After our turtle had finished laying and covering the eggs with sand, she spent another hour sand-bathing, or camouflaging the location of her newly-laid eggs to protect them from predators. After leaving the beach, turtles remain in the nearby waters for a few weeks. They continue mating and egg-laying, as many as six times. The turtles then start the long journey back to the home grounds which may be nearly a thousand miles away.

It is one of nature’s mysteries how adult female turtles migrate hundreds and thousands of miles back to their original hatching beaches. No one seems to know for certain why this happens.

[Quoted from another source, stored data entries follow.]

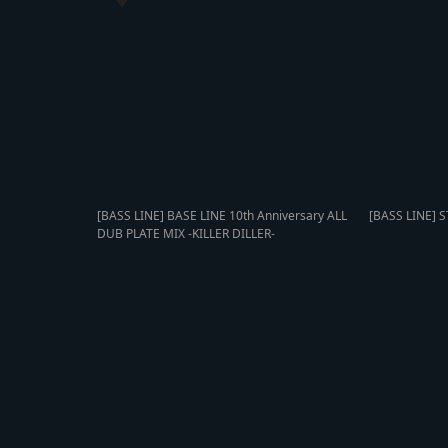
[BASS LINE] BASE LINE 10th Anniversary ALL
[BASS LINE] S
DUB PLATE MIX -KILLER DILLER-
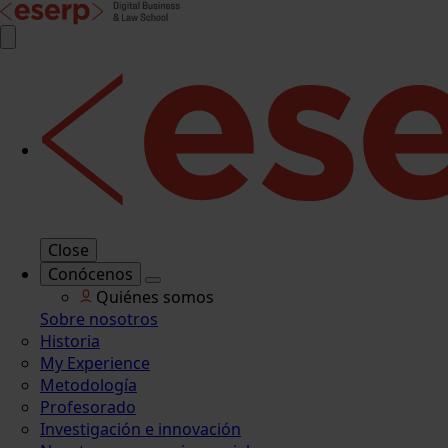
Close
Conócenos
Quiénes somos
Sobre nosotros
Historia
My Experience
Metodología
Profesorado
Investigación e innovación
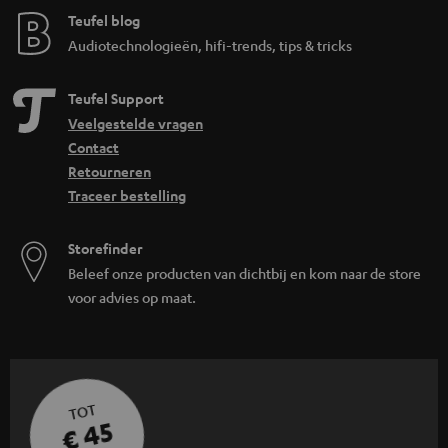
Teufel blog
Audiotechnologieën, hifi-trends, tips & tricks
Teufel Support
Veelgestelde vragen
Contact
Retourneren
Traceer bestelling
Storefinder
Beleef onze producten van dichtbij en kom naar de store
voor advies op maat.
TOT
€ 45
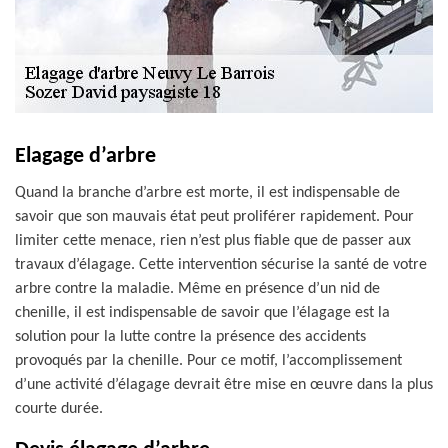
Elagage d’arbre
Quand la branche d’arbre est morte, il est indispensable de
savoir que son mauvais état peut proliférer rapidement. Pour
limiter cette menace, rien n’est plus fiable que de passer aux
travaux d’élagage. Cette intervention sécurise la santé de votre
arbre contre la maladie. Même en présence d’un nid de
chenille, il est indispensable de savoir que l’élagage est la
solution pour la lutte contre la présence des accidents
provoqués par la chenille. Pour ce motif, l’accomplissement
d’une activité d’élagage devrait être mise en œuvre dans la plus
courte durée.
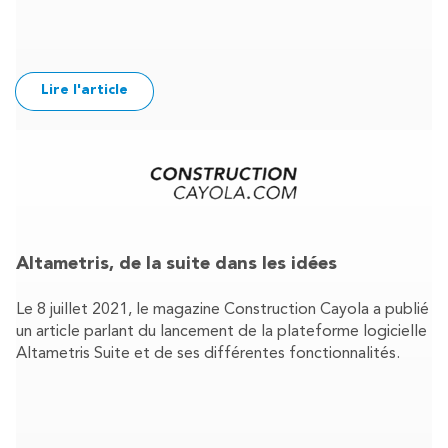
Lire l'article
Altametris, de la suite dans les idées
Le 8 juillet 2021, le magazine Construction Cayola a publié
un article parlant du lancement de la plateforme logicielle
Altametris Suite et de ses différentes fonctionnalités.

Do the turtles feel that, since it was safe for them when they hatched, it will also be safe for their eggs? Perhaps the turtles are guided back to the beach by the positions of the stars or the earth’s magnetic fields?

It is this unique homing feature that causes the turtles’ disorientation when their hatching beaches are lost to development or reclamation projects. If they are unable to find another suitable beach nearby, they will release the eggs in the sea, destroying them.

Each nest of about 100 eggs requires from 50 to 60 days to hatch. Groups of hatchlings dig their way up through the sand, usually after dark. Emerging, they race to the sea and swim out to the deep ocean feeding grounds. Statistically, only one of 1,000 hatchlings will survive to reproductive age—between 20 and 50 years old.

The hatchlings are easy prey for sharks and other fish. However, the biggest threats to turtles come from mankind—turtles are hunted for their shells and meat while the eggs are consumed for their supposedly extraordinary nutritional values. Contrary to belief, a turtle egg contains the same nutritional value as a chicken egg. Turtles are also increasingly being killed in fishing nets: they drown (turtles need to surface regularly to breathe). Sea pollution is another major cause of their decline.

SEATRU was organized in 1993 by Associate Professor Dr. Chan Eng Heng and her husband, Liew Hock Chark, faculty members at University College Terengganu. SEATRU purchases turtle eggs from licensed egg collectors for incubation.

The program was initially financed by an island resort operator, but at the time of the Asian financial crisis, the sponsor withdrew from the program. Without funding, conservation efforts could halt. Egg collectors would sell the turtle eggs to the public for consumption rather than to SEATRU for incubation.

The situation brought back painful memories to Dr. Chan and Mr. Liew. In the 1980s, they had researched ways to save the giant leatherback turtles (Dermochelys coriacea). However, their work came too late. Decades of inaction, lack of nesting beach protection, and consumption of the eggs diminished that turtle population from a few thousand to just a handful. The leatherback turtle is now considered extinct in Malaysia.

In addition to educating local people about the benefits of conservation, SEATRU organizes education camps for 10- to 12-year-old children from local villages. Children watch nesting green turtles and help the hatchlings back to the sea after they emerge. The hope is that the children will become advocates in their villages for the turtles.

The Liews believe that green turtles are treasures which must be saved for future generations. Programs such as SEATRU give the green turtles at least a fighting chance in their struggle against extinction. It is ironic that while mankind is the turtle’s biggest threat, mankind may also be its greatest hope for survival.